(Data extracts)
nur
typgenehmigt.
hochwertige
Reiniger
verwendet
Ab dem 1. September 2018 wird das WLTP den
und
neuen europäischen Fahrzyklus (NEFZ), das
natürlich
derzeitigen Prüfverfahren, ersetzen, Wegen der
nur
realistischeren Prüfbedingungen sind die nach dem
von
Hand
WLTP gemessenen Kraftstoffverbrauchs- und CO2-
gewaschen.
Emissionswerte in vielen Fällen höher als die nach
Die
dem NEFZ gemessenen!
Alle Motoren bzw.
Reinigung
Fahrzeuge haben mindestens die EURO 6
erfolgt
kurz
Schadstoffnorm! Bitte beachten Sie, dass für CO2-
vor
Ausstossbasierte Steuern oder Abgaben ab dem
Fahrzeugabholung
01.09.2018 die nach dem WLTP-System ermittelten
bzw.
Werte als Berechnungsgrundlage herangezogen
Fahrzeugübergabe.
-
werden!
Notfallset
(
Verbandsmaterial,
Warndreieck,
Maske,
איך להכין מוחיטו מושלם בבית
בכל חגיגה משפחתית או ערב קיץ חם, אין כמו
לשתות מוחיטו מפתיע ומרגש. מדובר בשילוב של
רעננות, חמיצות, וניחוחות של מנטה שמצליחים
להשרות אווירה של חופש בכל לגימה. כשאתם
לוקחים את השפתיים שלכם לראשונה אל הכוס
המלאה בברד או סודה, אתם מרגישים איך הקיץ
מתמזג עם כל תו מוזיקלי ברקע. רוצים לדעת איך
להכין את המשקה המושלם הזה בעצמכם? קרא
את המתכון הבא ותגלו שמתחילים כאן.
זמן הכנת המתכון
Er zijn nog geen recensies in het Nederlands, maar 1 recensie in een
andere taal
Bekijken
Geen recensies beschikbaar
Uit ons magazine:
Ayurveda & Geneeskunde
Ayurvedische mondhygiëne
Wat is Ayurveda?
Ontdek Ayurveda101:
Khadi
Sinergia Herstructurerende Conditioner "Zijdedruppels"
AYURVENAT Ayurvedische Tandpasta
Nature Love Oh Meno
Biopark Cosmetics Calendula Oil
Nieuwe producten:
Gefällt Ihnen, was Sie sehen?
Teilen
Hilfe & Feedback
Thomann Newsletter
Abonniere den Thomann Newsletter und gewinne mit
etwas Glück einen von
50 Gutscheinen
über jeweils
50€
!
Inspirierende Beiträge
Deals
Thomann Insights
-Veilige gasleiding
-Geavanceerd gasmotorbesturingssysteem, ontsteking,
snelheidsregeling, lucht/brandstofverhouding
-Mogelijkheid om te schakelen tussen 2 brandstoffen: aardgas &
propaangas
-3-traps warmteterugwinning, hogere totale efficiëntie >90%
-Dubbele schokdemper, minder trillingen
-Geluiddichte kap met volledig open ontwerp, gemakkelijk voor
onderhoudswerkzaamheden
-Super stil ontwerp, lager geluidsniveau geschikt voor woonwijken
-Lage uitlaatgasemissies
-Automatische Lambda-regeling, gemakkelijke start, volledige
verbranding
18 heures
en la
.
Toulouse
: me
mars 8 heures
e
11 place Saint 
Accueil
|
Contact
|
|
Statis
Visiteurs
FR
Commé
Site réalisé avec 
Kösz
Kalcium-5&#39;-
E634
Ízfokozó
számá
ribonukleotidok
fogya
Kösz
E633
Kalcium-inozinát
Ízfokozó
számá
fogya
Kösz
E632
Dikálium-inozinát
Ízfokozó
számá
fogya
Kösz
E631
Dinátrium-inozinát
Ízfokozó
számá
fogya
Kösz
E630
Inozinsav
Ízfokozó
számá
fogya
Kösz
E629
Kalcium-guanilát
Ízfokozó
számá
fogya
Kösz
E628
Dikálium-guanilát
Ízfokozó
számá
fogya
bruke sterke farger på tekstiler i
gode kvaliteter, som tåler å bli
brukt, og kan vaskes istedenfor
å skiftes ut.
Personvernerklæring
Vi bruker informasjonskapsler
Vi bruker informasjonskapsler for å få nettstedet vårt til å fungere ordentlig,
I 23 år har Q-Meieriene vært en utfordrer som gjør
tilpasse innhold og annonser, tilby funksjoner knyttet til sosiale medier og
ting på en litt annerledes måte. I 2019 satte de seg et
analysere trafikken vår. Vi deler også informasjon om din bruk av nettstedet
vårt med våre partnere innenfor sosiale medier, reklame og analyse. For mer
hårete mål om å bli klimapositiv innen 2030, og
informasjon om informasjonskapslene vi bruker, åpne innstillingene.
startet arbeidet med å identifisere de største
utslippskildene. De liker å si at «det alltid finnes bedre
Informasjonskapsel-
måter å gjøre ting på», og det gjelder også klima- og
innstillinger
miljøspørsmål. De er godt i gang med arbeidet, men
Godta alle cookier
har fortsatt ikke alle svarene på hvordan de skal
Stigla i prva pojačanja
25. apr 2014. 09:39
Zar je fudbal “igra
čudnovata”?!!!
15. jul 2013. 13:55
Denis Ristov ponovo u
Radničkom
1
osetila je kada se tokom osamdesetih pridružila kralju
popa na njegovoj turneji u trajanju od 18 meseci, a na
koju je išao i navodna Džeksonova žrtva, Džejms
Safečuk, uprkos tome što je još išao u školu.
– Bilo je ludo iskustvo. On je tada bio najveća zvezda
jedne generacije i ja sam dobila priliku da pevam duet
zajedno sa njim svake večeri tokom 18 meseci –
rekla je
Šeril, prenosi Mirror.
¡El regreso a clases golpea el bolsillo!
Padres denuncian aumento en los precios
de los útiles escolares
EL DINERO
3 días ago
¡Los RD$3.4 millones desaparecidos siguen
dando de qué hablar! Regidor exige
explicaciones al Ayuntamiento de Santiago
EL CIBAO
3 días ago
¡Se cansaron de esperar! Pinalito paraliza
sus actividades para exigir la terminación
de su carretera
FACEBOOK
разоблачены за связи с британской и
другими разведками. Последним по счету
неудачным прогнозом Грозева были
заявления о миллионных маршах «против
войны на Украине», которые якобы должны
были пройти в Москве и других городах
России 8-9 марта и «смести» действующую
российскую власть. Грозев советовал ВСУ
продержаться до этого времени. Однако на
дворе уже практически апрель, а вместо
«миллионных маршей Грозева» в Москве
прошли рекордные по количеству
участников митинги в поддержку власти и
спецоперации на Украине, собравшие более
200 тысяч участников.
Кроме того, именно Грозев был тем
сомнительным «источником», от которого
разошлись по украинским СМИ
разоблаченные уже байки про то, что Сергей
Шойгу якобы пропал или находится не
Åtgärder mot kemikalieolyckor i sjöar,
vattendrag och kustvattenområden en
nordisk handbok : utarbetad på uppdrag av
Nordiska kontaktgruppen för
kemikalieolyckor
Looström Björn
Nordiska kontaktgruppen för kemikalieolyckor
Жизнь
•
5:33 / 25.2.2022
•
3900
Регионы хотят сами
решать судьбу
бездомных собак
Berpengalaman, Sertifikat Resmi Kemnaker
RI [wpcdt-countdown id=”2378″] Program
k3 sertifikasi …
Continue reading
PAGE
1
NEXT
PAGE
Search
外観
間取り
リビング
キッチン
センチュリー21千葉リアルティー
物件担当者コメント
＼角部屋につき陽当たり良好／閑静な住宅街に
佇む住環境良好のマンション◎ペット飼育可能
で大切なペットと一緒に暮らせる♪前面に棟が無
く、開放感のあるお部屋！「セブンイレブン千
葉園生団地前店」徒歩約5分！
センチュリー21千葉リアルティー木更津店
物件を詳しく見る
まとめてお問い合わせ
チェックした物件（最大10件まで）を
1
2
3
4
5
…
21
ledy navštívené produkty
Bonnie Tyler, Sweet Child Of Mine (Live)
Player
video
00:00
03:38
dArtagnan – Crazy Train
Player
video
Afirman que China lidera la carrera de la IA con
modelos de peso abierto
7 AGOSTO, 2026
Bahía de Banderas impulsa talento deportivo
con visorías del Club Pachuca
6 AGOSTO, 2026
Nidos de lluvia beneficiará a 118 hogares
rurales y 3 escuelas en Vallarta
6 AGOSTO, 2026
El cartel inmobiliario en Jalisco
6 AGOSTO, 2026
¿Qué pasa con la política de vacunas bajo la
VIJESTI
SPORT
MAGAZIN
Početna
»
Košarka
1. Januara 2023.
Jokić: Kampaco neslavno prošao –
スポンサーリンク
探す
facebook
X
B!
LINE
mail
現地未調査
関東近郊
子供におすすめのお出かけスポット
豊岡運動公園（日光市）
(End Data extracts)
> _Assignment_:
Which lines hold the word "מוחיטו"? Copy each of them from the records.

> _Task solution_:
איך להכין מוחיטו מושלם בבית
לשתות מוחיטו מפתיע ומרגש. מדובר בשילוב של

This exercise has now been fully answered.